Slurp–don’t sip–your coffee | Lifestyle.INQ

OCTOBER 27, 2022

STARBUCKS Reserve at S Maison features a Coffee Experience Bar and local artworks.

Can’t live without coffee?

 

Take your love for coffee to the next level at Starbucks Reserve at S Maison, which offers the “Coffee Experience Bar,” a sit-down demo on snazzy ways to brew coffee.

 

Through the Coffee Experience Bar, one can make coffee through four special methods—Pour-Over, Chemex, Clover and Siphon—and watch while the baristas perfect the brews.

 

“People can learn more about premium coffee flavors through these brewing methods,” explains Celine Lichauco, Starbucks senior category food specialist. “Our ‘coffee masters’ are trained to answer questions about the coffee’s acidity, their origin and which food to pair them with.”

 

Since Filipinos usually order sweet and creamy Frappucino blended beverages, Lichauco encourages diners at S Maison to order premium coffee instead off the Reserve menu—separate from the traditional Starbucks menu, which is also available.

 

Diners are also advised to get out of their coffee comfort zone and take it hot and black, to appreciate its unique notes and flavors.

 

Special-origin beans

 

For now, the full Coffee Experience Bar is available only at S Maison, a branch classified as a “Starbucks Reserve.”

 

There are several Starbucks Reserves in the Philippines; it’s the brand’s answer to the “third wave coffee movement,” a concept that highlights serving artisanal brews from special-origin beans, often in hip cafés frequented by coffee connoisseurs.

 

Apart from the Coffee Experience Bar, the Starbucks Reserve at S Maison also offers a pleasant view of Manila Bay—a refreshing vista in urban Manila.
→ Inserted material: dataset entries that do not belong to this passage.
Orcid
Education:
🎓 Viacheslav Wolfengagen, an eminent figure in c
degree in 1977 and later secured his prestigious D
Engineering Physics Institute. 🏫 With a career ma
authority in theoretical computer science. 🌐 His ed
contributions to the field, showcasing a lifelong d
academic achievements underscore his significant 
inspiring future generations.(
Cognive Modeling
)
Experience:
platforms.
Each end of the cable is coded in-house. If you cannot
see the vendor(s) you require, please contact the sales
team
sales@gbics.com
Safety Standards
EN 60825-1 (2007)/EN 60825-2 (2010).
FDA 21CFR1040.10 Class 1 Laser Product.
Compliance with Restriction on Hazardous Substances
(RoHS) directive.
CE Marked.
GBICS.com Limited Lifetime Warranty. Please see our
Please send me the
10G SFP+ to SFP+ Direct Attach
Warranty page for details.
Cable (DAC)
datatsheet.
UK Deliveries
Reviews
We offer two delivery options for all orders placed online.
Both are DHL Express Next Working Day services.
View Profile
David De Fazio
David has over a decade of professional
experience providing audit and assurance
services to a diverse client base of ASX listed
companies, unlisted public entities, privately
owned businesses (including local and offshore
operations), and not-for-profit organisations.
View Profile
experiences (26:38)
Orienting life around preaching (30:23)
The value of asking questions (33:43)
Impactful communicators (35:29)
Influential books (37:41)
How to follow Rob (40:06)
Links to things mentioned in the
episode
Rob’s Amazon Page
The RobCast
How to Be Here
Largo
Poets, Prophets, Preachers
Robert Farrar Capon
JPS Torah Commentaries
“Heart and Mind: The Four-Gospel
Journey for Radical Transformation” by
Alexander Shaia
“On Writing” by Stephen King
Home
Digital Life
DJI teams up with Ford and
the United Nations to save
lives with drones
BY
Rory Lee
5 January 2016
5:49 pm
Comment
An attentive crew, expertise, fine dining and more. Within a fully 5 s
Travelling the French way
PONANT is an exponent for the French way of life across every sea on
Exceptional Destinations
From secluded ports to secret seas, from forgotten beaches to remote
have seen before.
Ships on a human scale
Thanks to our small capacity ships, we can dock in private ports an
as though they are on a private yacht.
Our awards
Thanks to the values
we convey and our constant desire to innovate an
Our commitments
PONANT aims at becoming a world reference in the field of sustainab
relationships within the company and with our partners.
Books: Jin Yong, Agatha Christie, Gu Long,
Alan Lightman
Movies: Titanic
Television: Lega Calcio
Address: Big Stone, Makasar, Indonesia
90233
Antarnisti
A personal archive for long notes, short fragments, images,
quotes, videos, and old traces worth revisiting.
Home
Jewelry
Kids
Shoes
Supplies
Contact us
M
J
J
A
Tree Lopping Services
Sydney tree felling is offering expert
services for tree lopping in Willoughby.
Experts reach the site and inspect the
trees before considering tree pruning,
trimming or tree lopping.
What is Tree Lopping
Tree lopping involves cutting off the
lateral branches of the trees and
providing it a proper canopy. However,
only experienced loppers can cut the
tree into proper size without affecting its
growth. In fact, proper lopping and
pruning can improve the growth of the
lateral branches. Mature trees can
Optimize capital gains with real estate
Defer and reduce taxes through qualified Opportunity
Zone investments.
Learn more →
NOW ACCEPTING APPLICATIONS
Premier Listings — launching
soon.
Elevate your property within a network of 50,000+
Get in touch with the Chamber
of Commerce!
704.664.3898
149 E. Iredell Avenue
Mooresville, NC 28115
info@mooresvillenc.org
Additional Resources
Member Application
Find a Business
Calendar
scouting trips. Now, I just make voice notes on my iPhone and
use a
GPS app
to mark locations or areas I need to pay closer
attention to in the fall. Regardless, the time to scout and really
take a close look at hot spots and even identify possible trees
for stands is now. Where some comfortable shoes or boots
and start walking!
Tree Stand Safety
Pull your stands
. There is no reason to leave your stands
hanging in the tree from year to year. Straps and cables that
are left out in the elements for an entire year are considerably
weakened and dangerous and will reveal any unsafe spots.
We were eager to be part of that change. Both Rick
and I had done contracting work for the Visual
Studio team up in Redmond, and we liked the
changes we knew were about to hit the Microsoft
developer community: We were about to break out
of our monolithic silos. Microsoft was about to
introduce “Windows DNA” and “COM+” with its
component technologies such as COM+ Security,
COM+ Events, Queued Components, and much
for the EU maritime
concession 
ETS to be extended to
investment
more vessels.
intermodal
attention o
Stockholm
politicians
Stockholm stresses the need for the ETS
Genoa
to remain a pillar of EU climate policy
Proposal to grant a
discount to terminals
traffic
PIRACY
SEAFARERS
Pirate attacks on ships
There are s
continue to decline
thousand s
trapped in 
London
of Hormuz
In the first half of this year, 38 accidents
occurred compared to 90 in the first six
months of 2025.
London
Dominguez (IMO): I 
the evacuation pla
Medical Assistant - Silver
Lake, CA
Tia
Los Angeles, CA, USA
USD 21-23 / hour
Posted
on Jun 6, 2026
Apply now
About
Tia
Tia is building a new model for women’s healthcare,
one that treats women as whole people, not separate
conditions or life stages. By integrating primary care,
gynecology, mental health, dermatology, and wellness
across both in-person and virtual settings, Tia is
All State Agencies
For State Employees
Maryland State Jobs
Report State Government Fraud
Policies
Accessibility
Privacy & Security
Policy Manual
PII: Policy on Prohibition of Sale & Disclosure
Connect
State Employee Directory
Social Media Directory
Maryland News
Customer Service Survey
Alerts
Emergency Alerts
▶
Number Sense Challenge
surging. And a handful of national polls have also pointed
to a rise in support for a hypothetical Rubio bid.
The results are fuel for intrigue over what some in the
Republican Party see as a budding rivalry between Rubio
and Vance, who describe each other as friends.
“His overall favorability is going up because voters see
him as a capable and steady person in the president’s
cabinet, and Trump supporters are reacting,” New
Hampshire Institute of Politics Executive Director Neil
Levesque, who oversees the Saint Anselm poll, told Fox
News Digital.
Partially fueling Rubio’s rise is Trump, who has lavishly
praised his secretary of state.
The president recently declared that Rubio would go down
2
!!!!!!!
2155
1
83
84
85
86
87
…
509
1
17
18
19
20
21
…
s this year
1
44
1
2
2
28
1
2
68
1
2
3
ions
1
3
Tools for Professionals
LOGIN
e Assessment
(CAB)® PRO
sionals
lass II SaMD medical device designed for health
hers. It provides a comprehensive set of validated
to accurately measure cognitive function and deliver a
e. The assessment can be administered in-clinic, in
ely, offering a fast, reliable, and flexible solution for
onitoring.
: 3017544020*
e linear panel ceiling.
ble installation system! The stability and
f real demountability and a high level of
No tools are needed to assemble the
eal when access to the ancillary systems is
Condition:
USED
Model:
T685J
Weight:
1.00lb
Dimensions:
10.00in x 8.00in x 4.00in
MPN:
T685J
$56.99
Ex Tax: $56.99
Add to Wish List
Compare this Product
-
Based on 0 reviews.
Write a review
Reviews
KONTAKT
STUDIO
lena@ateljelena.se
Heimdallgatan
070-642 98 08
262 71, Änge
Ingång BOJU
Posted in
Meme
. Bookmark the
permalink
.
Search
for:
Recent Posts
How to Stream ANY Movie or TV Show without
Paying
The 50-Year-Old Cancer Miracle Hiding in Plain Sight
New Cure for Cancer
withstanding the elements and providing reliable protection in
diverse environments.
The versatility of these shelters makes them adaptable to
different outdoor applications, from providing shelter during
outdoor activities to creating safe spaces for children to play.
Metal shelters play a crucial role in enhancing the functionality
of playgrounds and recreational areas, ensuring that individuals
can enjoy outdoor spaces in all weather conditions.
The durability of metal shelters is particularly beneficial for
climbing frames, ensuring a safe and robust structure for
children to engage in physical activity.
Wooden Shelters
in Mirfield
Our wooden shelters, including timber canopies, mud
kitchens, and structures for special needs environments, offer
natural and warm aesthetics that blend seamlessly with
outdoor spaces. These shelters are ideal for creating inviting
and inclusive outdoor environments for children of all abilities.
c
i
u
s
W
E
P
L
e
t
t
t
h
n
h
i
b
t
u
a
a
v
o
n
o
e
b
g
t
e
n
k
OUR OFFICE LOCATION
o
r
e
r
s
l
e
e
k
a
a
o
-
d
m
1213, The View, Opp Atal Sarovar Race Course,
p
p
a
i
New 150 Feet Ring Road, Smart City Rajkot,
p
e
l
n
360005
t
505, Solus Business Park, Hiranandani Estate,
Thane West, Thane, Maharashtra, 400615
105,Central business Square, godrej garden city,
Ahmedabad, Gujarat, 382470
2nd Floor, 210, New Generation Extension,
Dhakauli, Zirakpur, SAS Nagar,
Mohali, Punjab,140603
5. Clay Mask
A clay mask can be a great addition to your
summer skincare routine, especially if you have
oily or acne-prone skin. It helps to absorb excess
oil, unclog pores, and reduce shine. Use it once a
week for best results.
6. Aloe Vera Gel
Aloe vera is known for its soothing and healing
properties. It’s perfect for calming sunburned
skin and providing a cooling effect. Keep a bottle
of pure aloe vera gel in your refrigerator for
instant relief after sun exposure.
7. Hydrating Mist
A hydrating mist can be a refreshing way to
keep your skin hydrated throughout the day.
S Maison is the swanky mall at Conrad Manila, a new hotel at Mall of Asia complex in Pasay.

 

Exclusive blends

 

Starbucks Reserves carry exclusive coffee blends not found in the usual Starbucks.

 

Say, if you’re tired of the usual Americano, Starbucks Reserve offers a tall, dark and exotic Colombian for a change of flavor.

 

We recently took the black coffee-tasting challenge at S Maison, facilitated by coffee master Hero Bonyad. His first rule: Smell and slurp—don’t sip.

 

“Cup your hand over the coffee, hold the cup close to your nose and inhale,” Bonyad instructed. “Then slurp. Slurping sprays coffee across the entire palate, letting subtle flavors and aromas reach your nose.”

 

Slurping without showering hot coffee all over one’s face takes practice, but it indeed does wonders in terms of better-tasting coffee.

 

Our first cup was the Starbucks Reserve Cape Verde Fogo Island, a blend from Africa brewed via the Pour-Over method.

 

Bonyad poured hot water, just off the boil, into the coffee grounds in a ceramic cone lined with a paper filter—always make sure it’s damp so that the coffee won’t taste like paper, he said.

 

Cape Verde coffee has a delicate floral aroma with notes of lime acidity. It has a sweet, floral finish highlighted by the lemon macaron it was paired with.

 

Next was a cup of El Salvador Monte Carlos Estate coffee brewed using the Chemex method. It is similar to the Pour-Over, but makes use of a glass decanter where coffee is steeped in hot water. The brew is filtered after a few minutes, producing a clean coffee taste.

 

El Salvador coffee has a piney herbal aroma, and a full-bodied flavor with notes of red apple and cane sugar—perfect with a salted caramel macaron.

 

“The Coffee Experience Bar is for anyone who wants to chill and watch coffee being brewed,” Lichauco explained.

 

And since people hang out at Starbucks to study, work, date or catch-up anyway, why not have a capsule coffee class, too?

 

Bulky machine

 

In between slurping coffee and munching macarons, we were introduced to an intimidating bulky machine: the Clover.

 

It is a brewing system with an innovative Vacuum-Press technology that digitally controls brewing time and temperature to produce a full coffee flavor.

 

It also looks like a device from a chemistry lab, but it produces really good coffee one cup at a time, said coffee master Annie Alcantara.

 

With a few clicks, she brewed a cup of Colombia San Fermin, and instructed us to look at the top of machine: The discarded coffee grounds in the shape of a pancake started floating, leaving us with a satisfying serving of Colombian coffee with notes of tropical papaya and black currant.

 

And then there’s the Siphon method, an awesome (and photogenic) way to brew coffee using halogen lights to heat water from a coffee chamber into a glass globe. This process gave us a cup of Burundi Murambi, an exquisite Africa coffee with hints of lemon, black tea and cinnamon.

 

You can mix and match the brewing methods with the beans, adds Lichauco.

 

Take time to enjoy this novel coffee experience at the chic S Maison Reserve, which features warm industrial interiors and paintings depicting the Filipino countryside.